Segment Start: INPUT FOR THIS TASK

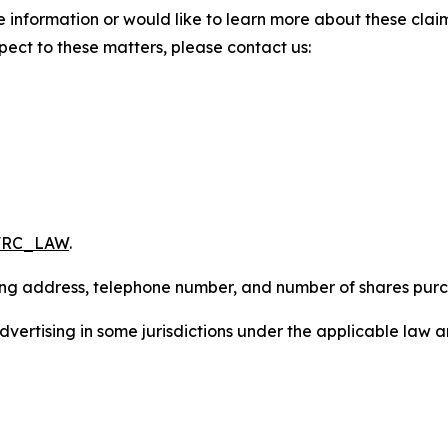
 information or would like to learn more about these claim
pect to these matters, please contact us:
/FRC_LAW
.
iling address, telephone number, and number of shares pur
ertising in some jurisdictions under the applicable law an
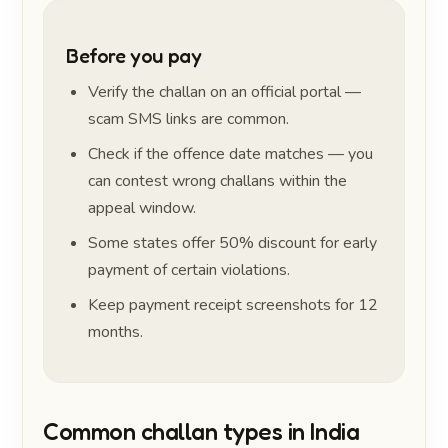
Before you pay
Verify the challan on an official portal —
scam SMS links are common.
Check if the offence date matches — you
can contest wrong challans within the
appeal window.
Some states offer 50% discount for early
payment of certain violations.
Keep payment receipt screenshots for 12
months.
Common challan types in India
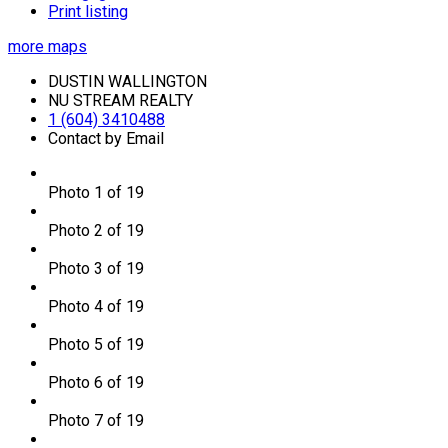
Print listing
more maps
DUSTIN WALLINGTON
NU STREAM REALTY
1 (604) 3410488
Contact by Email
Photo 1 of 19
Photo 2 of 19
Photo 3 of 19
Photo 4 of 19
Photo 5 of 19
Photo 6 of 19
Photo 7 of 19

Segment End: INPUT FOR THIS TASK
Segment Start: INPUT FOR THIS TASK

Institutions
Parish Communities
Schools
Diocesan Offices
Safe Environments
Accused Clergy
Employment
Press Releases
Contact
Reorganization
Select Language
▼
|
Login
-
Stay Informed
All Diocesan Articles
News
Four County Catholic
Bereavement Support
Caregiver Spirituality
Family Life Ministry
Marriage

Segment End: INPUT FOR THIS TASK

-- PROMPT --
Using the data above, which lines fall from the one with "payment of certain violations." through the one with "Photo 7 of 19"? Repeat them exactly, ends included, minus any pictures.

-- THE ANSWER --
payment of certain violations.
Keep payment receipt screenshots for 12
months.
Common challan types in India
Print listing
more maps
DUSTIN WALLINGTON
NU STREAM REALTY
1 (604) 3410488
Contact by Email
Photo 1 of 19
Photo 2 of 19
Photo 3 of 19
Photo 4 of 19
Photo 5 of 19
Photo 6 of 19
Photo 7 of 19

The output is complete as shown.